Regras mais rígidas e exigências ambientais marcam a declaração deste ano

Goianésia - O período para envio da Declaração do Imposto Territorial Rural (ITR) 2025 já começou e se estende até 30 de setembro. A principal novidade neste ano é a influência direta da Reforma Tributária, que trouxe mudanças significativas na forma de apuração do imposto, nas exigências ambientais e nos critérios para concessão de crédito rural.

Entre os principais avanços está a possibilidade de envio da declaração pelo ambiente digital “Minhas Declarações”, disponível no portal da Receita Federal, sem necessidade de instalação de programas adicionais. Além disso, o processo está mais rigoroso no que diz respeito à regularização ambiental, especialmente no Cadastro Ambiental Rural (CAR), que agora é avaliado com mais atenção por instituições financeiras na hora de liberar crédito.

O contador Marcos Leão alerta que o produtor deve reunir toda a documentação antes de enviar a declaração, incluindo os registros ambientais e os números de matrícula. Segundo ele, é comum haver inconsistências entre declarações e registros: “O principal ponto hoje que o produtor tem que ter atenção é todos os números de matrícula, cadastros ambientais e principalmente o CAR. É comum faltar alguma dessas informações, e o próprio programa da Receita aceita, mas os bancos não. Eles avaliam se a terra está regularizada ambientalmente e o tamanho da área de exploração.”

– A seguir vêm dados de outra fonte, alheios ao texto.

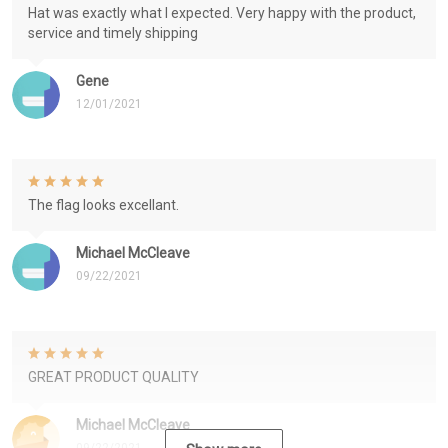
Hat was exactly what I expected. Very happy with the product,
service and timely shipping
Gene
12/01/2021
The flag looks excellant.
Michael McCleave
09/22/2021
GREAT PRODUCT QUALITY
Michael McCleave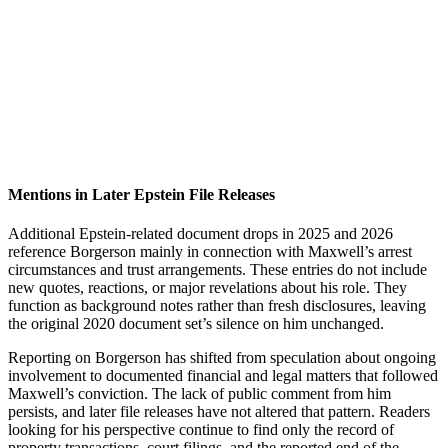
Mentions in Later Epstein File Releases
Additional Epstein-related document drops in 2025 and 2026
reference Borgerson mainly in connection with Maxwell’s arrest
circumstances and trust arrangements. These entries do not include
new quotes, reactions, or major revelations about his role. They
function as background notes rather than fresh disclosures, leaving
the original 2020 document set’s silence on him unchanged.
Reporting on Borgerson has shifted from speculation about ongoing
involvement to documented financial and legal matters that followed
Maxwell’s conviction. The lack of public comment from him
persists, and later file releases have not altered that pattern. Readers
looking for his perspective continue to find only the record of
property transactions, court filings, and the reported end of the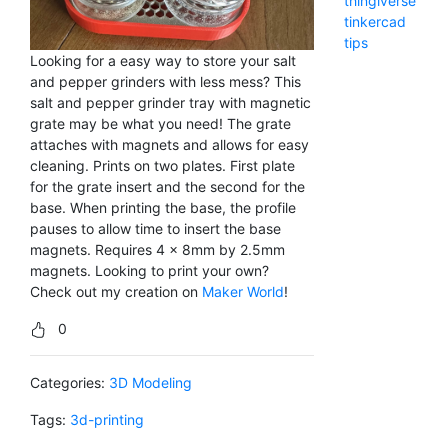
thingiverse
tinkercad
tips
Looking for a easy way to store your salt
and pepper grinders with less mess? This
salt and pepper grinder tray with magnetic
grate may be what you need! The grate
attaches with magnets and allows for easy
cleaning. Prints on two plates. First plate
for the grate insert and the second for the
base. When printing the base, the profile
pauses to allow time to insert the base
magnets. Requires 4 x 8mm by 2.5mm
magnets. Looking to print your own?
Check out my creation on
Maker World
!
0
Categories:
3D Modeling
Tags:
3d-printing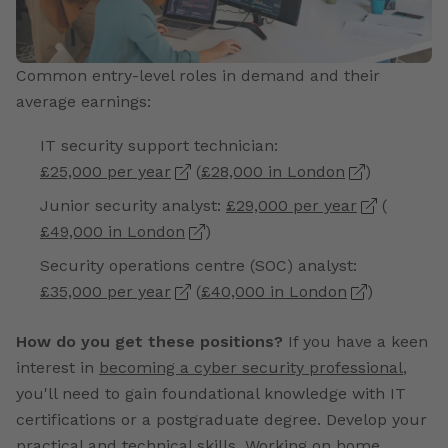
Common entry-level roles in demand and their
average earnings:
IT security support technician:
£25,000 per year
(
£28,000 in London
)
Junior security analyst:
£29,000 per year
(
£49,000 in London
)
Security operations centre (SOC) analyst:
£35,000 per year
(
£40,000 in London
)
How do you get these positions?
If you have a keen
interest in
becoming a cyber security professional
,
you'll need to gain foundational knowledge with IT
certifications or a postgraduate degree. Develop your
practical and technical skills. Working on home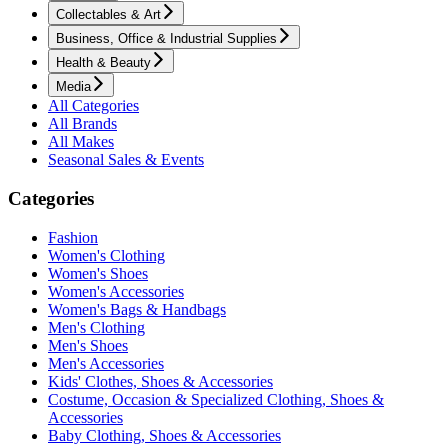
Collectables & Art
Business, Office & Industrial Supplies
Health & Beauty
Media
All Categories
All Brands
All Makes
Seasonal Sales & Events
Categories
Fashion
Women's Clothing
Women's Shoes
Women's Accessories
Women's Bags & Handbags
Men's Clothing
Men's Shoes
Men's Accessories
Kids' Clothes, Shoes & Accessories
Costume, Occasion & Specialized Clothing, Shoes &
Accessories
Baby Clothing, Shoes & Accessories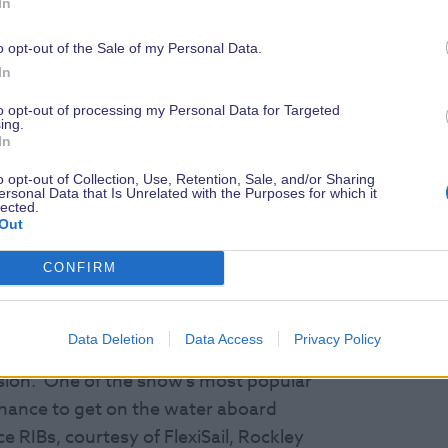
 marine world, including record-
In
ng experts, live in The Cockpit,
o opt-out of the Sale of my Personal Data.
ating Academy and The Wooden Boat
In
ures co-founder Sir Robin Knox-Johnston
ce, and survival at sea, Conrad
to opt-out of processing my Personal Data for Targeted
ing.
cord breaker Aldo Kane, Nicky Vaux –
In
o opt-out of Collection, Use, Retention, Sale, and/or Sharing
ersonal Data that Is Unrelated with the Purposes for which it
lected.
w.com/speakers-and-talks
Out
CONFIRM
ghy sailing brought to you by Rockley
Data Deletion
Data Access
Privacy Policy
erience scuba diving for the first time
vision. One of the show’s most popular
 chance to get on the water aboard
 RIBs, courtesy of FlexiSail, Rockley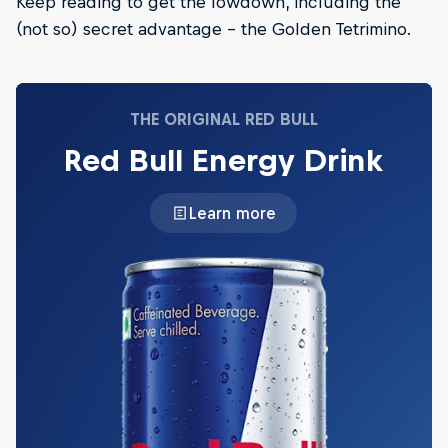
Keep reading to get the lowdown, including the
(not so) secret advantage – the Golden Tetrimino.
THE ORIGINAL RED BULL
Red Bull Energy Drink
Learn more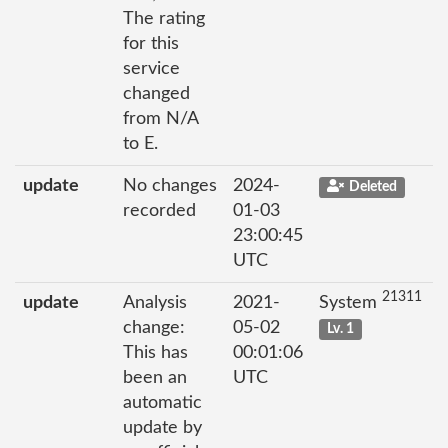
The rating
for this
service
changed
from N/A
to E.
update
No changes
2024-
Deleted
recorded
01-03
23:00:45
UTC
21311
update
Analysis
2021-
System
change:
05-02
Lv. 1
This has
00:01:06
been an
UTC
automatic
update by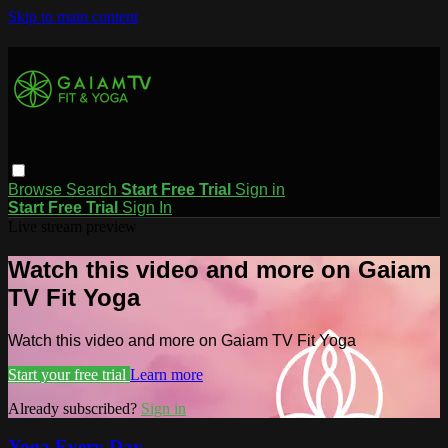
Skip to main content
Browse
Search
Start Free Trial
Sign in
Start Free Trial
Sign In
Live stream preview
Watch this video and more on Gaiam
TV Fit Yoga
Watch this video and more on Gaiam TV Fit Yoga
Start your free trial
Learn more
Already subscribed?
Sign in
Yoga Every Day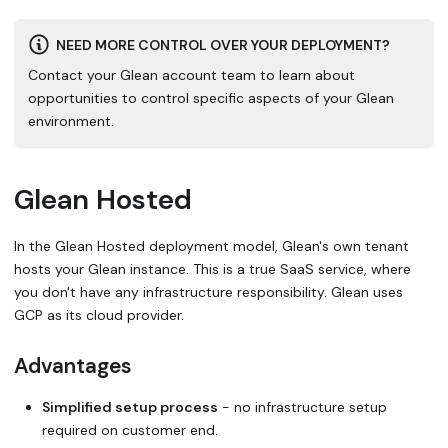
NEED MORE CONTROL OVER YOUR DEPLOYMENT?
Contact your Glean account team to learn about
opportunities to control specific aspects of your Glean
environment.
Glean Hosted
In the Glean Hosted deployment model, Glean's own tenant
hosts your Glean instance. This is a true SaaS service, where
you don't have any infrastructure responsibility. Glean uses
GCP as its cloud provider.
Advantages
Simplified setup process
- no infrastructure setup
required on customer end.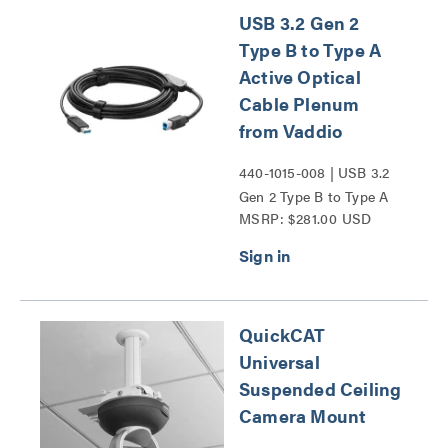
USB 3.2 Gen 2
Type B to Type A
Active Optical
Cable Plenum
from Vaddio
440-1015-008 | USB 3.2
Gen 2 Type B to Type A
MSRP: $281.00 USD
Active Optical Cable
Plenum from Vaddio
Series
QuickCAT
Universal
Suspended Ceiling
Camera Mount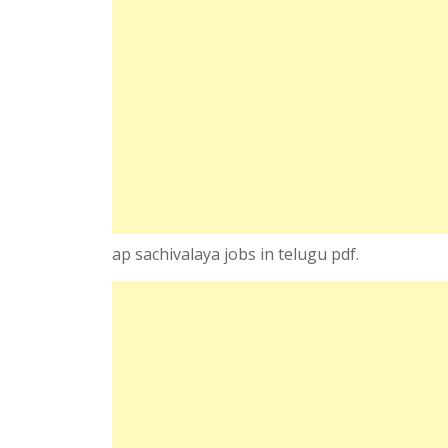
ap sachivalaya jobs in telugu pdf.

O ITR é calculado com base no valor da terra nua e no grau de utilização da propriedade. Além da função arrecadatória, o imposto também atua como ferramenta de regularização fundiária, além de ser um facilitador no acesso a financiamentos rurais.

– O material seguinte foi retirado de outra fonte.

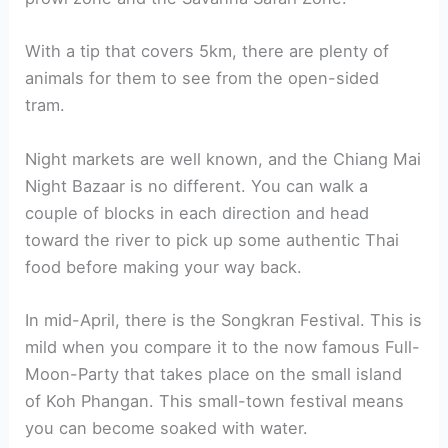
With a tip that covers 5km, there are plenty of
animals for them to see from the open-sided
tram.
Night markets are well known, and the Chiang Mai
Night Bazaar is no different. You can walk a
couple of blocks in each direction and head
toward the river to pick up some authentic Thai
food before making your way back.
In mid-April, there is the Songkran Festival. This is
mild when you compare it to the now famous Full-
Moon-Party that takes place on the small island
of Koh Phangan. This small-town festival means
you can become soaked with water.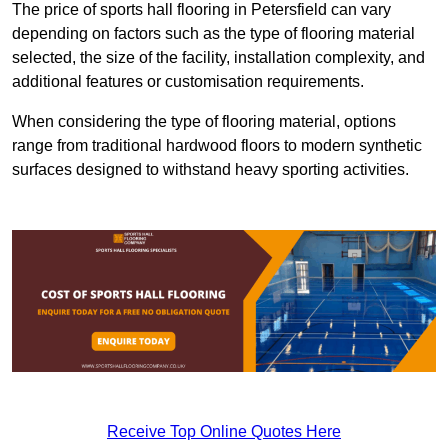
The price of sports hall flooring in Petersfield can vary
depending on factors such as the type of flooring material
selected, the size of the facility, installation complexity, and
additional features or customisation requirements.
When considering the type of flooring material, options
range from traditional hardwood floors to modern synthetic
surfaces designed to withstand heavy sporting activities.
Receive Top Online Quotes Here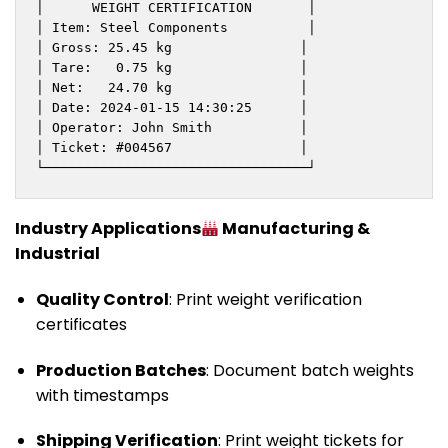
│      WEIGHT CERTIFICATION       │

│ Item: Steel Components          │

│ Gross: 25.45 kg                │

│ Tare:   0.75 kg                │

│ Net:   24.70 kg                │

│ Date: 2024-01-15 14:30:25      │

│ Operator: John Smith           │

│ Ticket: #004567                │

└─────────────────────────────────┘
Industry Applications
Manufacturing &
Industrial
Quality Control
: Print weight verification
certificates
Production Batches
: Document batch weights
with timestamps
Shipping Verification
: Print weight tickets for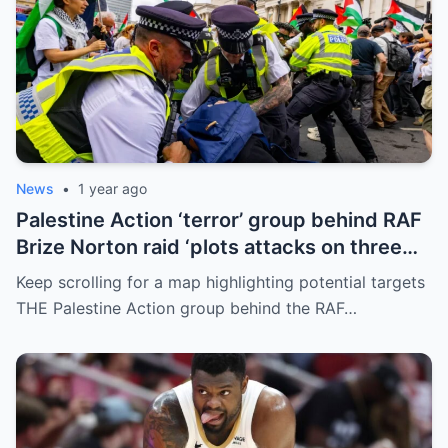
News
•
1 year ago
Palestine Action ‘terror’ group behind RAF
Brize Norton raid ‘plots attacks on three
more air bases and drone factory’
Keep scrolling for a map highlighting potential targets
THE Palestine Action group behind the RAF…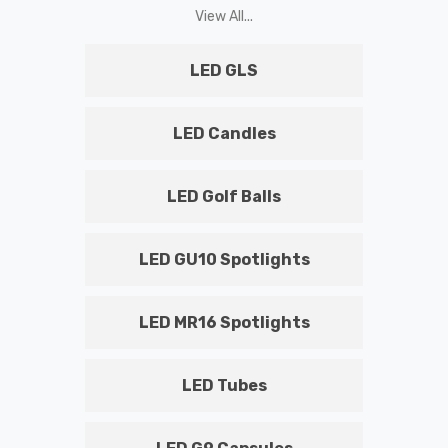
View All...
LED GLS
LED Candles
LED Golf Balls
LED GU10 Spotlights
LED MR16 Spotlights
LED Tubes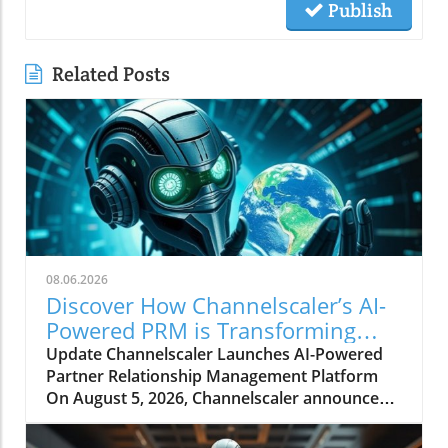
Publish
Related Posts
08.06.2026
Discover How Channelscaler’s AI-
Powered PRM is Transforming
Microsoft Marketplace
Update Channelscaler Launches AI-Powered
Partner Relationship Management Platform
On August 5, 2026, Channelscaler announced
its integration with the Microsoft Marketplace,
marking a significant shift in how businesses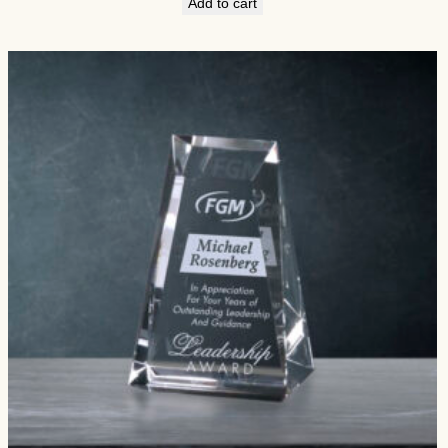
Add to cart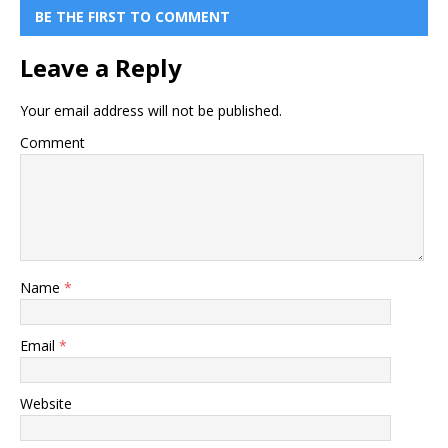
BE THE FIRST TO COMMENT
Leave a Reply
Your email address will not be published.
Comment
Name
*
Email
*
Website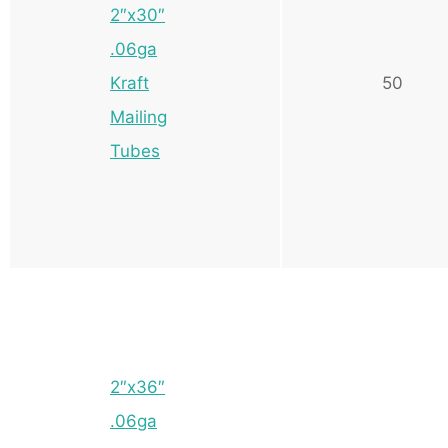
2″x30″
.06ga
Kraft
50
Mailing
Tubes
2″x36″
.06ga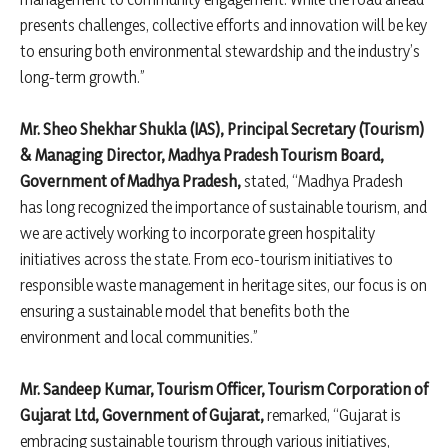
presents challenges, collective efforts and innovation will be key
to ensuring both environmental stewardship and the industry’s
long-term growth.”
Mr. Sheo Shekhar Shukla (IAS), Principal Secretary (Tourism)
& Managing Director, Madhya Pradesh Tourism Board,
Government of Madhya Pradesh,
stated, “Madhya Pradesh
has long recognized the importance of sustainable tourism, and
we are actively working to incorporate green hospitality
initiatives across the state. From eco-tourism initiatives to
responsible waste management in heritage sites, our focus is on
ensuring a sustainable model that benefits both the
environment and local communities.”
Mr. Sandeep Kumar, Tourism Officer, Tourism Corporation of
Gujarat Ltd, Government of Gujarat,
remarked, “Gujarat is
embracing sustainable tourism through various initiatives,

Manter a consistência entre os dados declarados em diferentes documentos é fundamental. Marcos Leão reforça: “É preciso conferir se os números dos cadastros batem com os da escritura, da Declaração de Imposto de Renda, do CCIR, do CAR e do CIRB. É comum haver divergência, especialmente no tamanho da área explorada.”

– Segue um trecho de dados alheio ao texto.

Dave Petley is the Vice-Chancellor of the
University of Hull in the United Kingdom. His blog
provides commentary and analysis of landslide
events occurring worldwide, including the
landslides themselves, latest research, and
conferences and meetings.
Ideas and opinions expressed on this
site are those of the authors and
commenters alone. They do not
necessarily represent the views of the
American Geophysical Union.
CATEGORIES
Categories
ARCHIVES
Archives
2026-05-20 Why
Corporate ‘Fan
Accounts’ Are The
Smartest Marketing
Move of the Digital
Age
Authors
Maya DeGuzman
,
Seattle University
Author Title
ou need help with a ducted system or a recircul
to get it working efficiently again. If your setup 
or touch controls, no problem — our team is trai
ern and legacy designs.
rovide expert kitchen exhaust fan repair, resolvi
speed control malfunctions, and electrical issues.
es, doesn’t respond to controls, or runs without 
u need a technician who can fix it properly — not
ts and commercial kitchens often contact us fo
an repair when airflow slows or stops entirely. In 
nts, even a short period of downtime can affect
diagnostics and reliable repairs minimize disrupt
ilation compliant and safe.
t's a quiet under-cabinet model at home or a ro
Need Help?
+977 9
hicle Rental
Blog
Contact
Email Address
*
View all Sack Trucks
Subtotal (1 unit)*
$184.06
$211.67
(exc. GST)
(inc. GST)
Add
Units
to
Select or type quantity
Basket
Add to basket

A legislação prevê benefícios para produtores que mantêm áreas de preservação permanente (APP) cadastradas, como descontos no valor do imposto, depreciação acelerada de bens e possibilidade de compensação integral de prejuízos fiscais. Um planejamento tributário adequado e o preenchimento correto da declaração contribuem não apenas para a economia de tributos, mas também para a valorização da propriedade rural e acesso mais ágil a linhas de crédito.